**Data for processing:**
▼

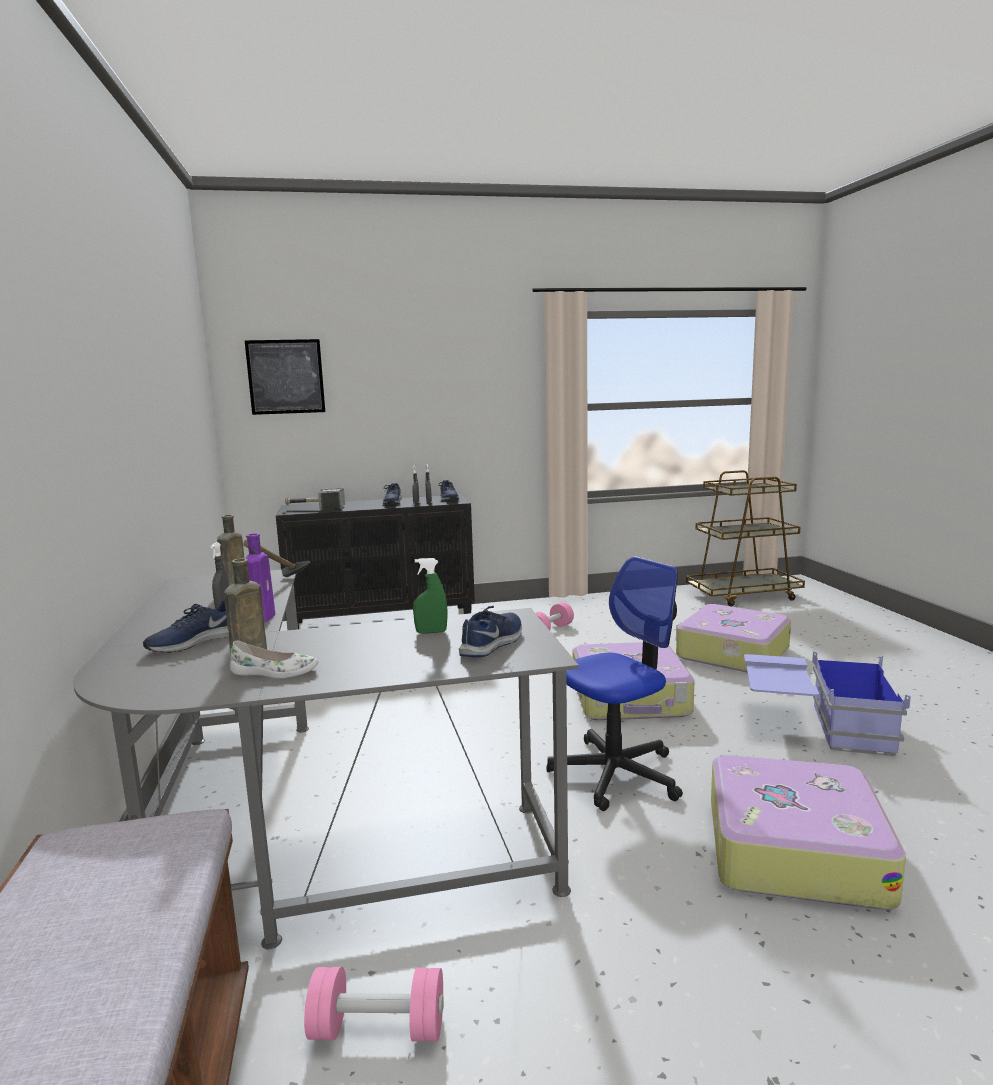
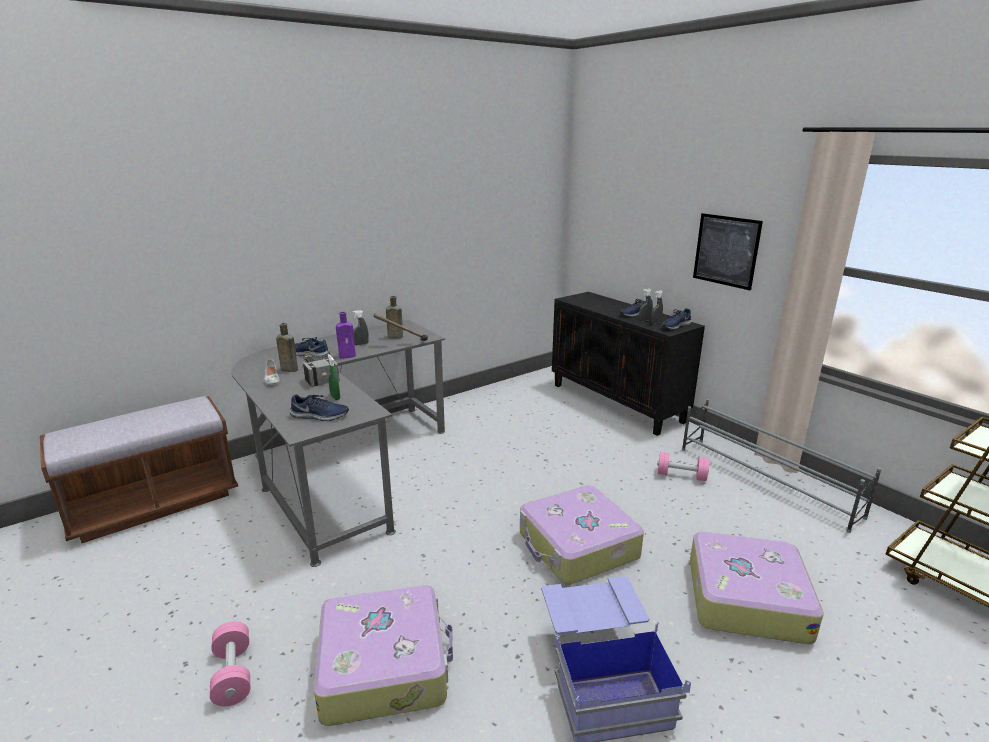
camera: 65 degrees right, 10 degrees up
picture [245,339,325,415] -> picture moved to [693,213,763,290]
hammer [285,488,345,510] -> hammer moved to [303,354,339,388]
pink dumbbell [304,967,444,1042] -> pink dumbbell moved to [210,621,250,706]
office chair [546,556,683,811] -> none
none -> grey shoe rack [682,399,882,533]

▲
▼

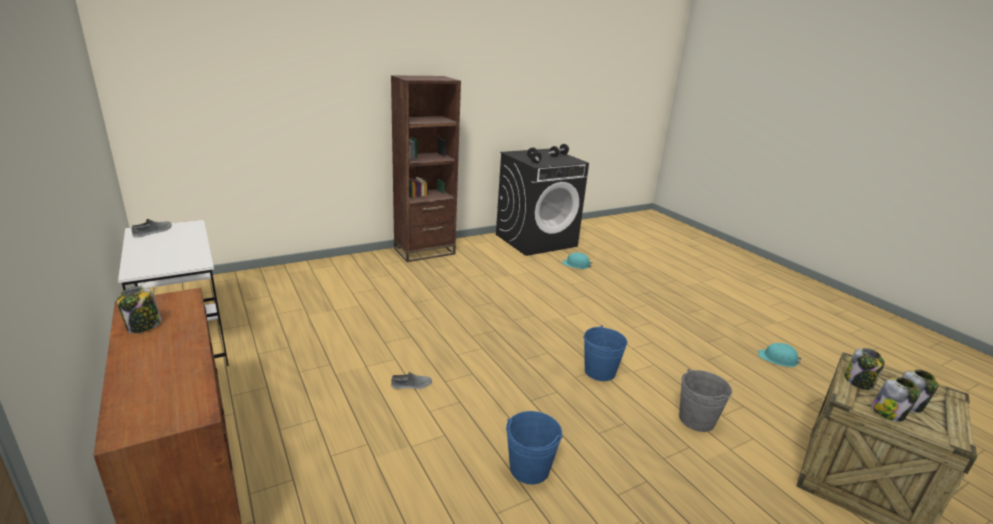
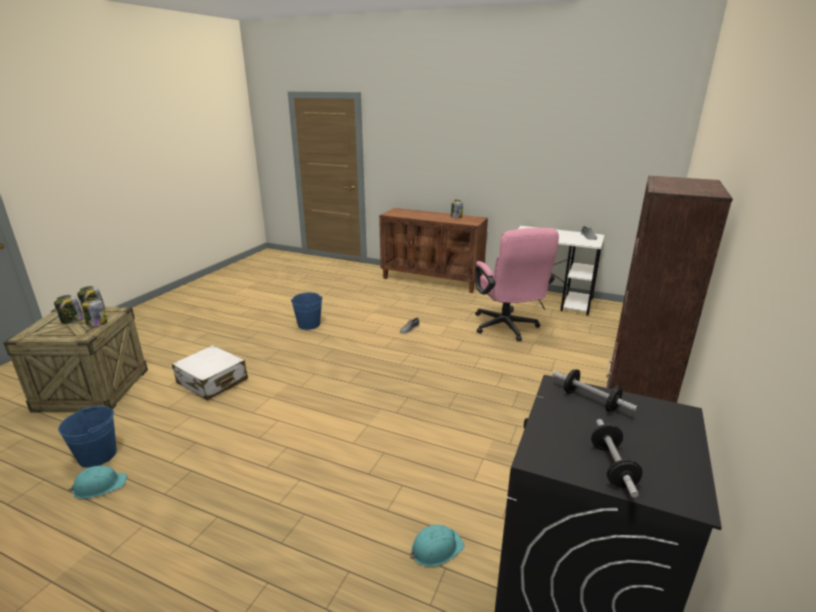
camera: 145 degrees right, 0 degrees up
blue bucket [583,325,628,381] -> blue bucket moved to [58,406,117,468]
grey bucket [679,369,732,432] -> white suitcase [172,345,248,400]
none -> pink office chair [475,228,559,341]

▲

Give the number of lines in the entries above that contain the string "office", and nothing more.

2